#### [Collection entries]
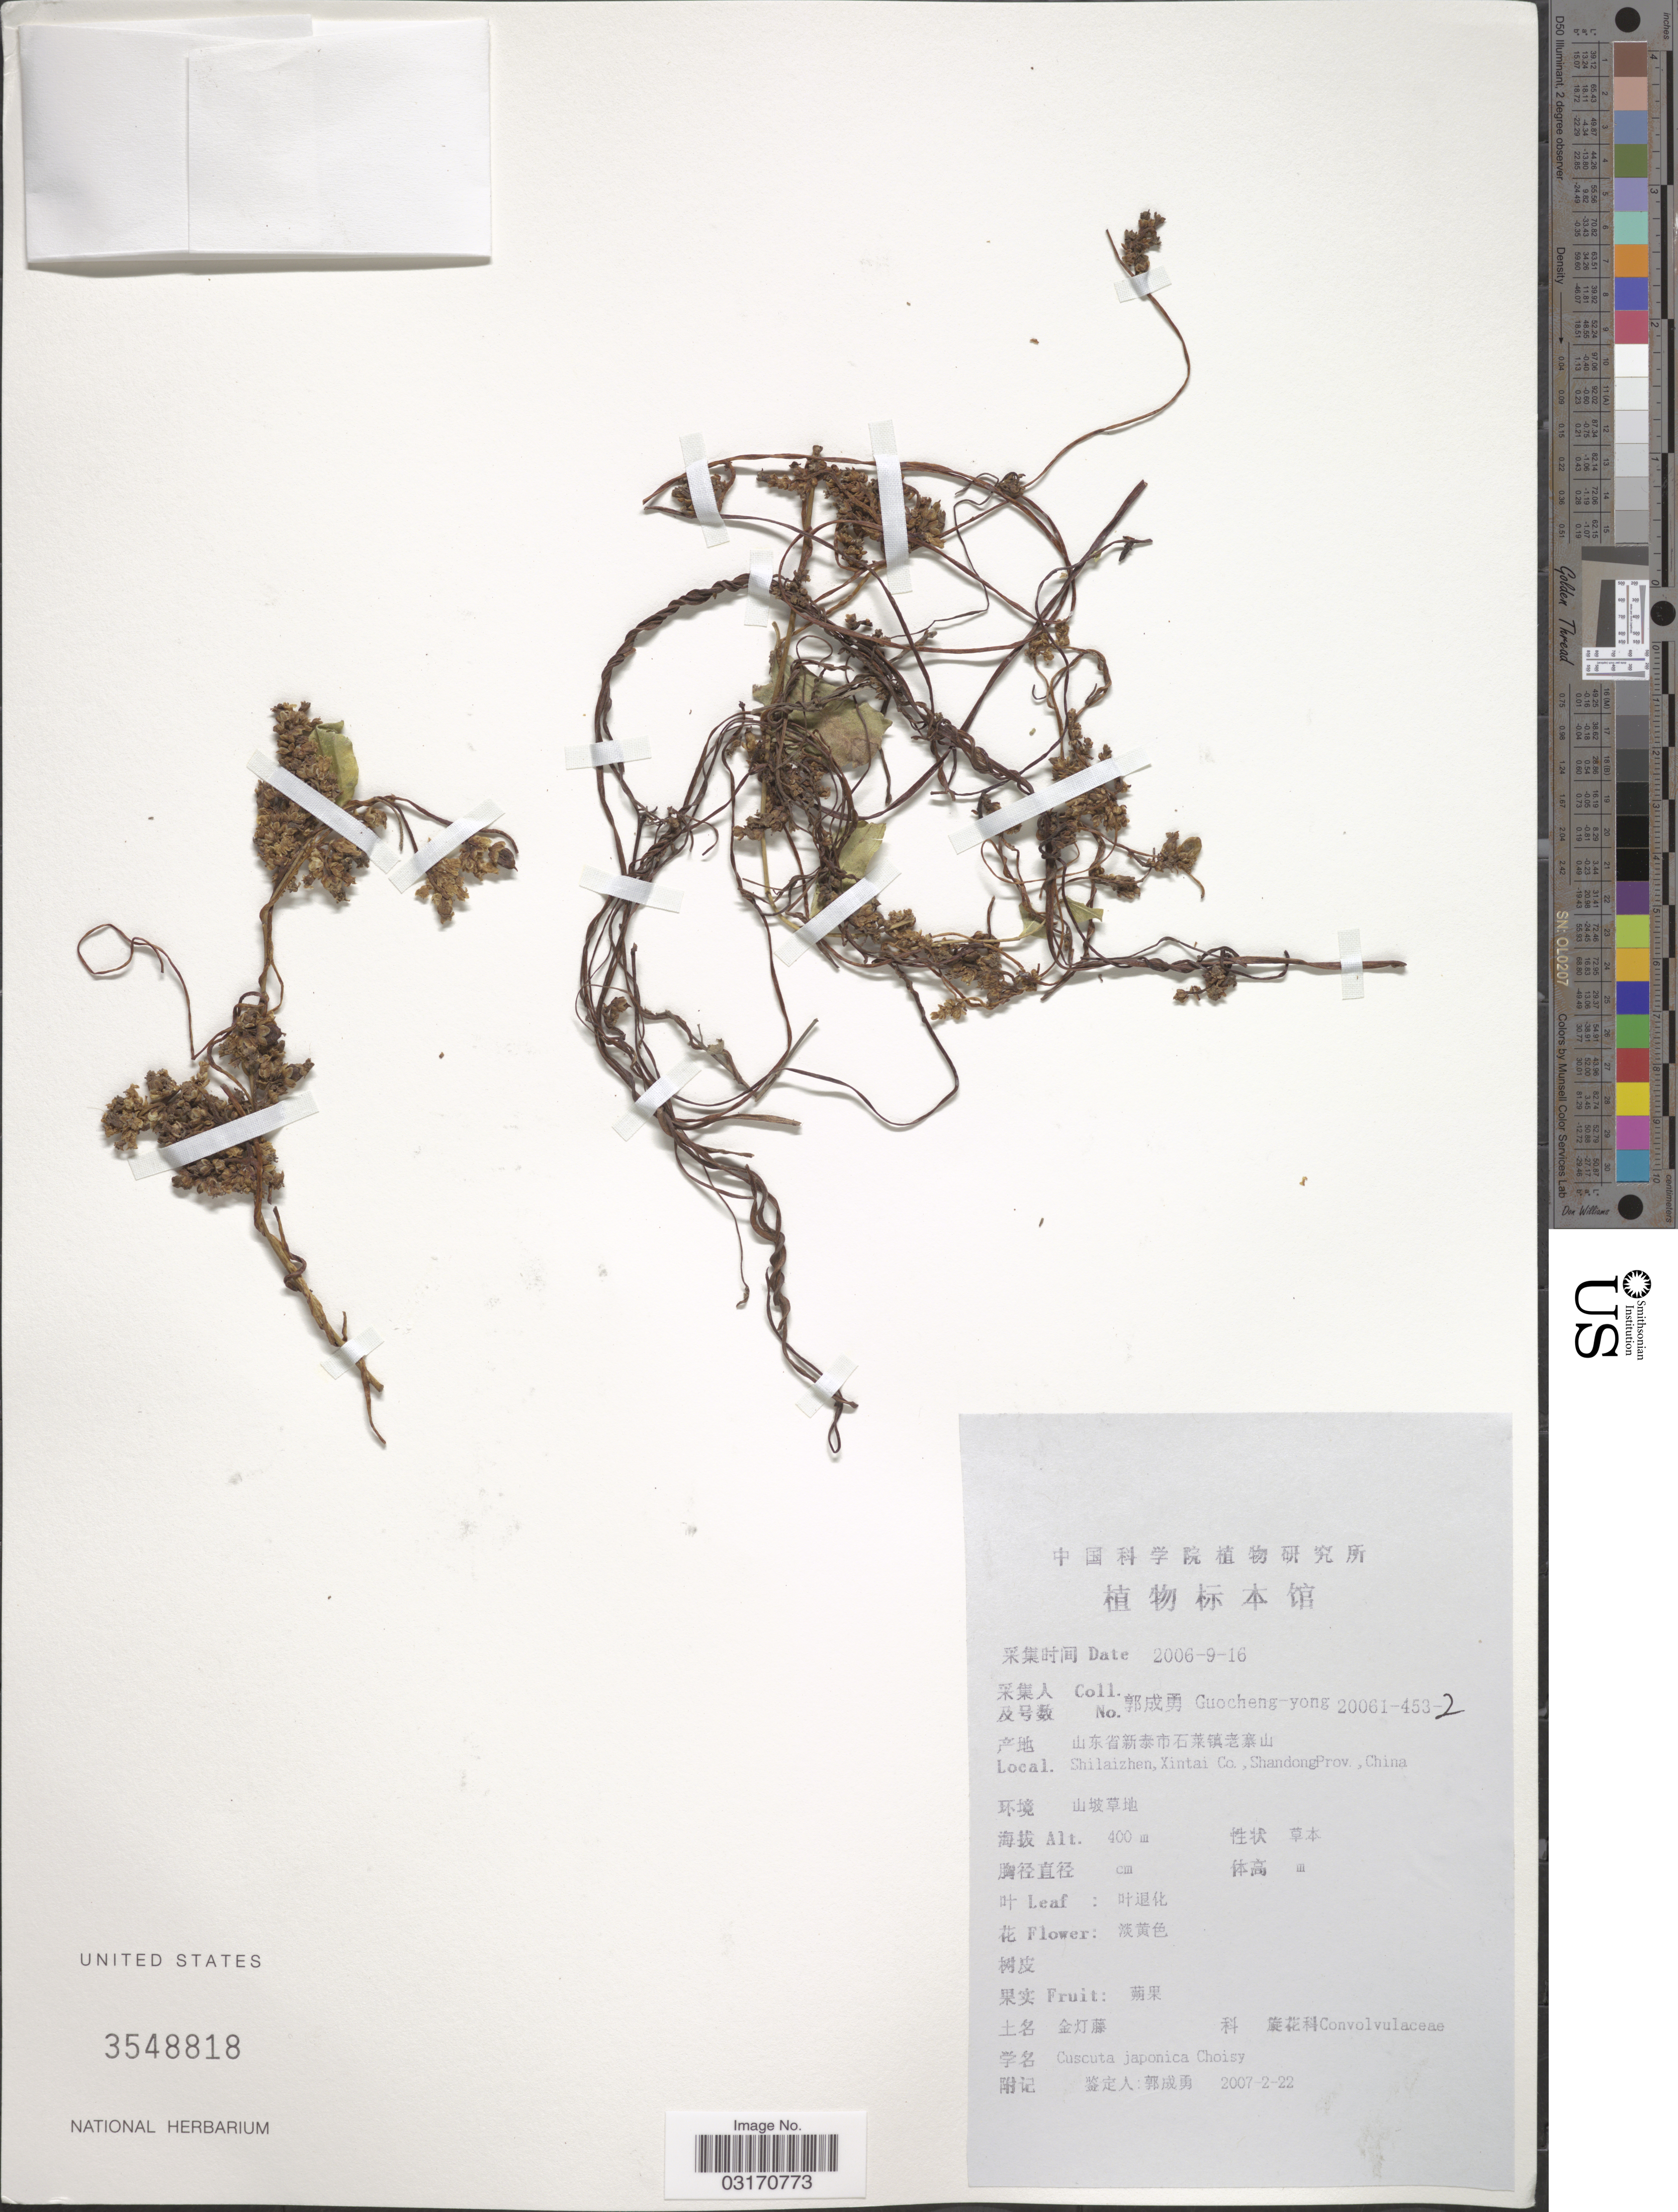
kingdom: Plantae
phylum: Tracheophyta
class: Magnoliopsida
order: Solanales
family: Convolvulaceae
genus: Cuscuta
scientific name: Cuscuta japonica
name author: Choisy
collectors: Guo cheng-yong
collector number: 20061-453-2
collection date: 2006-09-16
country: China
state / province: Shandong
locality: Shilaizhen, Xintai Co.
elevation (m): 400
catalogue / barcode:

#### [Set problem]
Please duplicate the lines above word for word, leaving the pictures out of your copy.

#### [Result below]
kingdom: Plantae
phylum: Tracheophyta
class: Magnoliopsida
order: Solanales
family: Convolvulaceae
genus: Cuscuta
scientific name: Cuscuta japonica
name author: Choisy
collectors: Guo cheng-yong
collector number: 20061-453-2
collection date: 2006-09-16
country: China
state / province: Shandong
locality: Shilaizhen, Xintai Co.
elevation (m): 400
catalogue / barcode:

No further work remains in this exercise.